[Dataset entries]
------------------------------
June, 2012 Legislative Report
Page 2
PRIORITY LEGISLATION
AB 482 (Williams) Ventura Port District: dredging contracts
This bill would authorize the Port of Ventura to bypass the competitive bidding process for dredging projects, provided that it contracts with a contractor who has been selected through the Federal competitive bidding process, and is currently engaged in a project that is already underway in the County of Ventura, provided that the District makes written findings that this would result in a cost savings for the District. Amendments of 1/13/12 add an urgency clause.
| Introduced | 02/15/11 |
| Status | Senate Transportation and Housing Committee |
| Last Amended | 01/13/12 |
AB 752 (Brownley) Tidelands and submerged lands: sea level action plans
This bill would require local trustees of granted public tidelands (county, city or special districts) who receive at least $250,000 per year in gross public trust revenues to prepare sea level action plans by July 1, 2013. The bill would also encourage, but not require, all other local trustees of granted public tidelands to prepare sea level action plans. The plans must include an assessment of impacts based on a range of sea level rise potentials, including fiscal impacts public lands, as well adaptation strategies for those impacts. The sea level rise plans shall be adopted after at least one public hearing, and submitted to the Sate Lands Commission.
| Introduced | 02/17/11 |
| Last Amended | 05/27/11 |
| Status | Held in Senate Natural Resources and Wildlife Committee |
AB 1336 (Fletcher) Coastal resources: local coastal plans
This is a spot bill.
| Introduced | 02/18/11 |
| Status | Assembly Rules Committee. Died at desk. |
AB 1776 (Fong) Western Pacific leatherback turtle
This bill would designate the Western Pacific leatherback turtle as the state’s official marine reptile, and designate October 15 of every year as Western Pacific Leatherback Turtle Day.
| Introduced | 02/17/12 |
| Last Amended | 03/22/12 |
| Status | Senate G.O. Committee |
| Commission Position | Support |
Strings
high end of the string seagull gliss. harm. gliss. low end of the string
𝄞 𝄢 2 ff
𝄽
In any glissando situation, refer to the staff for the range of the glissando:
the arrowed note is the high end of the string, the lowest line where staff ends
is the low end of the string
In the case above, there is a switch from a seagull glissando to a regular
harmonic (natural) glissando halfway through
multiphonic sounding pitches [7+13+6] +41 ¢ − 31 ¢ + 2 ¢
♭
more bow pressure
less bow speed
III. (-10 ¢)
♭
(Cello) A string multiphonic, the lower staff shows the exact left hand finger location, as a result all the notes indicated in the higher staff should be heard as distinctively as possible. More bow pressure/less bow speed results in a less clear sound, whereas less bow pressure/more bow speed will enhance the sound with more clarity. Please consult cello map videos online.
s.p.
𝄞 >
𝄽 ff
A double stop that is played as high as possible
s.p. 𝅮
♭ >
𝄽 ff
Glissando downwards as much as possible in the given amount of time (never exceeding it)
------------------------------
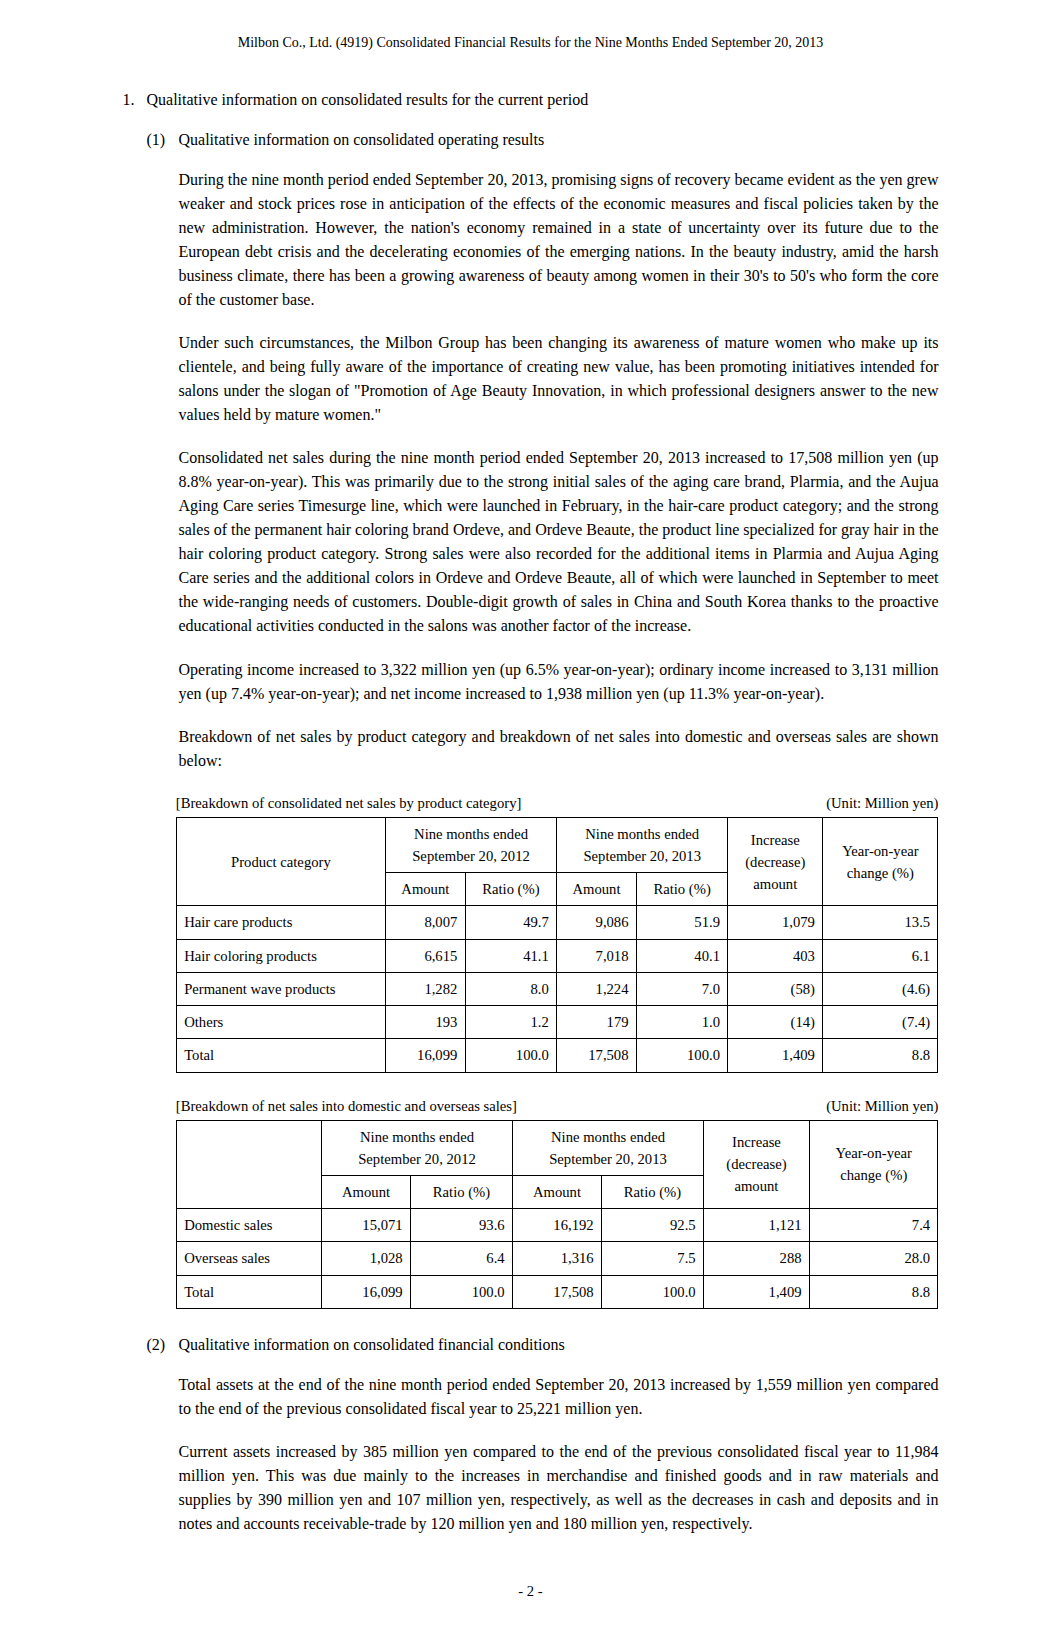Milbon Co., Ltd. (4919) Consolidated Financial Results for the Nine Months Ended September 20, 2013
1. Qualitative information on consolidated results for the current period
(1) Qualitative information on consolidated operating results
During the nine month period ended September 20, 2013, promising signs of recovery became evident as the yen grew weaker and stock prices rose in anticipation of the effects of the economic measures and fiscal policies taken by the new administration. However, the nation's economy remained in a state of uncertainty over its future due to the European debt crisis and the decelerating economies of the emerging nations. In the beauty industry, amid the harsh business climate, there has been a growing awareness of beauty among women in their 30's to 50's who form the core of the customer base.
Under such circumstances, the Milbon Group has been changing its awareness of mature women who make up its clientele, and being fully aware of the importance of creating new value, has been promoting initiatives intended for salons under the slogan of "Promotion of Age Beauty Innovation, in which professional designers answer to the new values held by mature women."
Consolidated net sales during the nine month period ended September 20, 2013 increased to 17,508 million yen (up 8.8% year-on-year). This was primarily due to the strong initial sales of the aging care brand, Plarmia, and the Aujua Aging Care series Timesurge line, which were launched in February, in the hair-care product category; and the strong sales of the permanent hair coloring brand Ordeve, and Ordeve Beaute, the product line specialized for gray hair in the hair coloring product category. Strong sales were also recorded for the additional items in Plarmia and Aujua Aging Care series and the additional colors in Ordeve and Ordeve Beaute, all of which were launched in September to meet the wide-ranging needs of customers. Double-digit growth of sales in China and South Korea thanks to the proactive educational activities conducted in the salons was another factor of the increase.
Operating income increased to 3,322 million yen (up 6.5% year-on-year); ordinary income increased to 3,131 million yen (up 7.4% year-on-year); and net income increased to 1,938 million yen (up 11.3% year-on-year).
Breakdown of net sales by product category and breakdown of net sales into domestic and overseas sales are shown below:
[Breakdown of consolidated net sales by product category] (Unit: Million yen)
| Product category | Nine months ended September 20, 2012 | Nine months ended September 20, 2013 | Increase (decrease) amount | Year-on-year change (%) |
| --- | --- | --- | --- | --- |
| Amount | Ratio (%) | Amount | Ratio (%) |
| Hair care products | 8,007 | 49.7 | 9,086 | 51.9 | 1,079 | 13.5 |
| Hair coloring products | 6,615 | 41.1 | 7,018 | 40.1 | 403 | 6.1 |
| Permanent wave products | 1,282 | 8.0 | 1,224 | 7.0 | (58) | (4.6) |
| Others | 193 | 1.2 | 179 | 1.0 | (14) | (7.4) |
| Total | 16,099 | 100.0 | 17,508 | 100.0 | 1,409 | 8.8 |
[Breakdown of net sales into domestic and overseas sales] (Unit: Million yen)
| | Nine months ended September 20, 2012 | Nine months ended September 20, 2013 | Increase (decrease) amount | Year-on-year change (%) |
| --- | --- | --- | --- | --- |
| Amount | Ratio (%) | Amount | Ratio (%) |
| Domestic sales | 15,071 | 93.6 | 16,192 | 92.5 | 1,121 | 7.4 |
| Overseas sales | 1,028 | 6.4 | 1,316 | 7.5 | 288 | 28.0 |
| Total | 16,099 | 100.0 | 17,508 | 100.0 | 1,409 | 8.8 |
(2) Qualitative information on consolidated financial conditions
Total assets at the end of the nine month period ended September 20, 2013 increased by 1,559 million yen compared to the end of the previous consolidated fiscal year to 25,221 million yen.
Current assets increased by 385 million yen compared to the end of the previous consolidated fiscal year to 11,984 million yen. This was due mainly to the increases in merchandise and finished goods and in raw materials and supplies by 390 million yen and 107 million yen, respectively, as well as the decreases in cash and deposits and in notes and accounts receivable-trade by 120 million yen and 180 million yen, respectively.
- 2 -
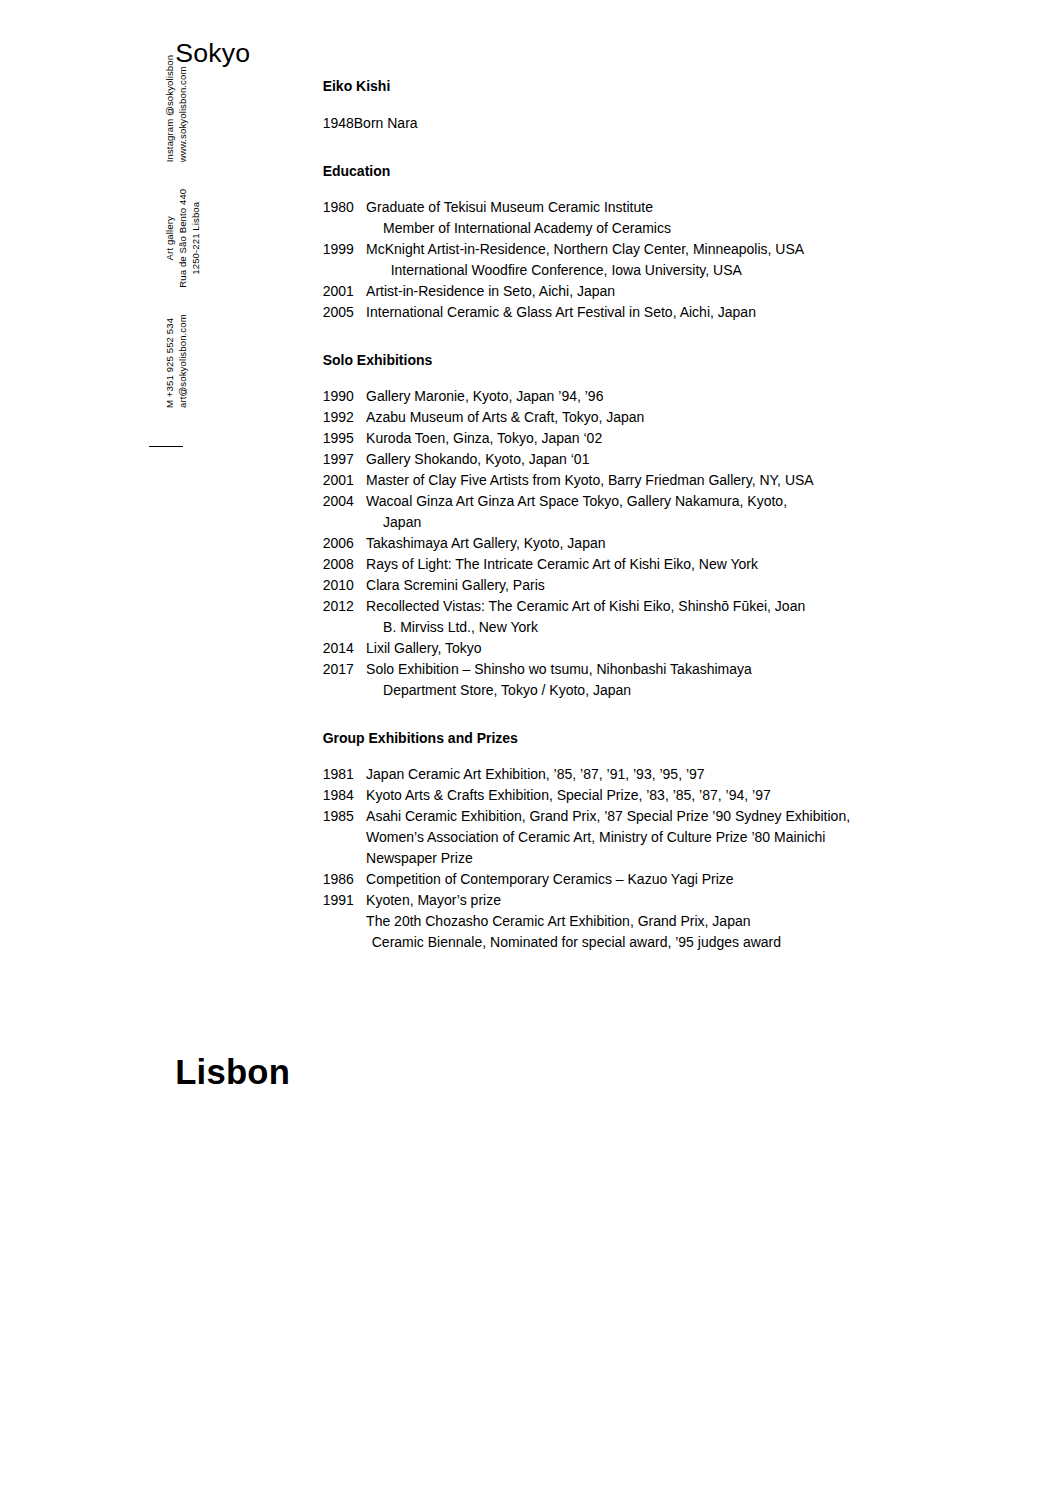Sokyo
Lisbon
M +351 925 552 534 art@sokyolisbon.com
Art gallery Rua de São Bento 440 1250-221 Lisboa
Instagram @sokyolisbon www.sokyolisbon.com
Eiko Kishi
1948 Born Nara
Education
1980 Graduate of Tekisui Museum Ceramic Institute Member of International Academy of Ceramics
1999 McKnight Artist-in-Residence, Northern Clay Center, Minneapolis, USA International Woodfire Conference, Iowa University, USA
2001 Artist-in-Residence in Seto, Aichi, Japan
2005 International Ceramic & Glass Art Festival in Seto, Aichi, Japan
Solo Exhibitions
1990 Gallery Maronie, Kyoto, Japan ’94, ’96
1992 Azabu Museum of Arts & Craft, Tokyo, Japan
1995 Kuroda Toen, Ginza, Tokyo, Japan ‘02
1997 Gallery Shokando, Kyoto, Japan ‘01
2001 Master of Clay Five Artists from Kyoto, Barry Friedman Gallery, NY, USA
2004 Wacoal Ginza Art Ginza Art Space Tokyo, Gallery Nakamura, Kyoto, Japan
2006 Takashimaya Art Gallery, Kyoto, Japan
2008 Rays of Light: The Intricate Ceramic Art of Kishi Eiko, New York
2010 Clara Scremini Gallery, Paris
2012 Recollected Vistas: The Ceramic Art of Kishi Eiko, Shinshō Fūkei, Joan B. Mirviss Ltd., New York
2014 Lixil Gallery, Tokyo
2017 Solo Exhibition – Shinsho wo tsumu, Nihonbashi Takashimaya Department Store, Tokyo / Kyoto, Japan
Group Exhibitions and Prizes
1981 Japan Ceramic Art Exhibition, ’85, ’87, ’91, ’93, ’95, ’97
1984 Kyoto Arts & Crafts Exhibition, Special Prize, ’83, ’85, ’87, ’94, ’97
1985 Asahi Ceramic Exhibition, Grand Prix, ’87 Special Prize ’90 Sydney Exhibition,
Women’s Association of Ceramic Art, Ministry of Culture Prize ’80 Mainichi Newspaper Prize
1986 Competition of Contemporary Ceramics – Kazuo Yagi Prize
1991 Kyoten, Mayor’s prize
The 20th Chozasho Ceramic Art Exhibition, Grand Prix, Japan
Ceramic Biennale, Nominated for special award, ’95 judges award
------------------------------
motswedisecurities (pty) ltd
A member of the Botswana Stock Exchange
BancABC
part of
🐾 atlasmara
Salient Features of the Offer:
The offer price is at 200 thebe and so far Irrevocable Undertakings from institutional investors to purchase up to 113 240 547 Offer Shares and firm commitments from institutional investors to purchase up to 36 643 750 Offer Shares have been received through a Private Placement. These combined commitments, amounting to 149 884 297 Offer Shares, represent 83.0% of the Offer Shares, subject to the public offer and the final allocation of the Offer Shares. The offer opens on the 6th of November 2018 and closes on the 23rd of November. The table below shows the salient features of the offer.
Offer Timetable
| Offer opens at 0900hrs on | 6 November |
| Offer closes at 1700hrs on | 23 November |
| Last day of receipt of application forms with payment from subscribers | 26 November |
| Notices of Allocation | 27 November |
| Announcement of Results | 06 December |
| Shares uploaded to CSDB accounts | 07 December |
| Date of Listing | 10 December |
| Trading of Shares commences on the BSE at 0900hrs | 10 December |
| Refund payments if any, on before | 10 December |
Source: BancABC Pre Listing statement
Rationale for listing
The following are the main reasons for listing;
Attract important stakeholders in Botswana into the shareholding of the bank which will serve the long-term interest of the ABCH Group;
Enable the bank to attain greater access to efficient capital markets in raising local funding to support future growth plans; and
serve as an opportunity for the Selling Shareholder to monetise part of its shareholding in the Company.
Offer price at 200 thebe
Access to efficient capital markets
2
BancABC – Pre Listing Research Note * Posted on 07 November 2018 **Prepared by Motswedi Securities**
------------------------------
| Activity |
Scan the entries above for the line containing "(Cello) A string", and copy it and all lines after it exactly, down to and including the line containing "Glissando downwards as".

| Result |
(Cello) A string multiphonic, the lower staff shows the exact left hand finger location, as a result all the notes indicated in the higher staff should be heard as distinctively as possible. More bow pressure/less bow speed results in a less clear sound, whereas less bow pressure/more bow speed will enhance the sound with more clarity. Please consult cello map videos online.
s.p.
𝄞 >
𝄽 ff
A double stop that is played as high as possible
s.p. 𝅮
♭ >
𝄽 ff
Glissando downwards as much as possible in the given amount of time (never exceeding it)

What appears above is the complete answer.